■ **Assignment**: Whenever a line of the entries below holds the string "Chamada", copy that line and return it.

■ **Information provided**:
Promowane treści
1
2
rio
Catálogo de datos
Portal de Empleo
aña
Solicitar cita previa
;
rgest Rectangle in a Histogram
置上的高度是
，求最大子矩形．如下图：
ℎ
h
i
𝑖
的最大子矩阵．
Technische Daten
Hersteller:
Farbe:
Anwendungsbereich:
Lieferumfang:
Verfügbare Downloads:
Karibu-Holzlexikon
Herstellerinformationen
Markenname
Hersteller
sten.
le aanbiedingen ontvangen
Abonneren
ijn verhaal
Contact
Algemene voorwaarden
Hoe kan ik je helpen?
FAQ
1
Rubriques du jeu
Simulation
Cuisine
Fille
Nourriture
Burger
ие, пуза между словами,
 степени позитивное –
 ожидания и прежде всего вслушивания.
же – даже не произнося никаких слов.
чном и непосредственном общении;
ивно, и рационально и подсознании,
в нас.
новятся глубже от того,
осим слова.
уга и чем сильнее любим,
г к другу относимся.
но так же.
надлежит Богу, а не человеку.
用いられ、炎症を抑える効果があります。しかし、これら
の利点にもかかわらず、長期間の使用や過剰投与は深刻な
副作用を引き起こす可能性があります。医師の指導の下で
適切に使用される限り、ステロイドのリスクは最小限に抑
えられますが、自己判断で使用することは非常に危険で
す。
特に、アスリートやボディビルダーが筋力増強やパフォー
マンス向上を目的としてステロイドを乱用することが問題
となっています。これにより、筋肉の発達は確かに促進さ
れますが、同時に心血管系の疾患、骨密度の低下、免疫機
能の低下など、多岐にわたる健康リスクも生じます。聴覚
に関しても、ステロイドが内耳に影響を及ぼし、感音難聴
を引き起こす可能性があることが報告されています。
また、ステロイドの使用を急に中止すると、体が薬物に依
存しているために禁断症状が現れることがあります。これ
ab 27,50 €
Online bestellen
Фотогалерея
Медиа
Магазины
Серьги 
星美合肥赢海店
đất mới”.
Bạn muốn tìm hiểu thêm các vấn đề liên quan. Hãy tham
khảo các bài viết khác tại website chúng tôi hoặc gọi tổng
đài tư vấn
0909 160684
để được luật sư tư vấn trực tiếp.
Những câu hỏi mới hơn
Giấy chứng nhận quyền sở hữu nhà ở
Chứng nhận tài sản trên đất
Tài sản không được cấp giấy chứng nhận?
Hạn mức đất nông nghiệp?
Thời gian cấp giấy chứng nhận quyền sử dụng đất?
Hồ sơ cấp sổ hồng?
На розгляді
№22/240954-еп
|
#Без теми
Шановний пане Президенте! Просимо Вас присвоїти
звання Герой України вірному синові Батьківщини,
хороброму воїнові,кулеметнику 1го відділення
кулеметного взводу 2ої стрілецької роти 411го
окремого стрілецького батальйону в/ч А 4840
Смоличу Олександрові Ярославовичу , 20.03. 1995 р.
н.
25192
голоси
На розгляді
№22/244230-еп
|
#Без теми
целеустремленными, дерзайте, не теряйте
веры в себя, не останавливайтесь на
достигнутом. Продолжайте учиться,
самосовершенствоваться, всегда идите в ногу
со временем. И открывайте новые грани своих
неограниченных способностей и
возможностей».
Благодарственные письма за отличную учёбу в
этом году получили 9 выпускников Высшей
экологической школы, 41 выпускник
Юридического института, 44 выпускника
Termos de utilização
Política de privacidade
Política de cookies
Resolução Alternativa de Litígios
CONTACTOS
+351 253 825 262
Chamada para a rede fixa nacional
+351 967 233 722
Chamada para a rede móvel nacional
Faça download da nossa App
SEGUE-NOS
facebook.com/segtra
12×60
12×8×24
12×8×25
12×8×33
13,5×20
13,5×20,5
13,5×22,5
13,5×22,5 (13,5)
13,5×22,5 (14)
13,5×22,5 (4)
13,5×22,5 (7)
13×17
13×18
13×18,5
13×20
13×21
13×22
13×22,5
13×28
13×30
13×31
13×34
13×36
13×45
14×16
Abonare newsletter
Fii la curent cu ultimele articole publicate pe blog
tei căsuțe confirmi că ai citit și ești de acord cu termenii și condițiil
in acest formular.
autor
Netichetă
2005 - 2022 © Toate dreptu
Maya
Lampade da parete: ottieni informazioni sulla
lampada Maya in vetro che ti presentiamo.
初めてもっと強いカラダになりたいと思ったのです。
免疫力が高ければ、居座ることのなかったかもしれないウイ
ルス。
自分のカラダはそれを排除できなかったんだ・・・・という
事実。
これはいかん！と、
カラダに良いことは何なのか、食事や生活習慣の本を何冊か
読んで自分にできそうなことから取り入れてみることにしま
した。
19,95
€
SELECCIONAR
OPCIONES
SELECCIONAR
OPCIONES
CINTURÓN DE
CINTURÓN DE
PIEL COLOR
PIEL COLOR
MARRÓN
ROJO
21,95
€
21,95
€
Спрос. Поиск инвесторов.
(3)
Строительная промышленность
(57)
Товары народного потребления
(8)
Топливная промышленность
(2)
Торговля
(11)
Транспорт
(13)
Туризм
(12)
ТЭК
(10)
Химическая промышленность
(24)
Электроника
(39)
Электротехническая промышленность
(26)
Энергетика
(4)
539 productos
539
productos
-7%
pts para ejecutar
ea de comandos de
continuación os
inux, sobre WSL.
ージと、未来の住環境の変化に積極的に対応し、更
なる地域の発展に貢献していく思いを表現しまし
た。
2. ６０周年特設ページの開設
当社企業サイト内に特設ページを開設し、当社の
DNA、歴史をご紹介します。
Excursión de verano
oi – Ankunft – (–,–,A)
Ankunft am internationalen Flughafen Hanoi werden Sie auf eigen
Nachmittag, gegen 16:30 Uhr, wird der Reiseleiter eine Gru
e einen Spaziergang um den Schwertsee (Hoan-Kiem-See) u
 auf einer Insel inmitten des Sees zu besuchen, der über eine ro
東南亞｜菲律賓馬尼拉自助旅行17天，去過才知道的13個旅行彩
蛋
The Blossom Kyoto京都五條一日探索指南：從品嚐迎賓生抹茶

■ **Result of the task**:
Chamada para a rede fixa nacional
Chamada para a rede móvel nacional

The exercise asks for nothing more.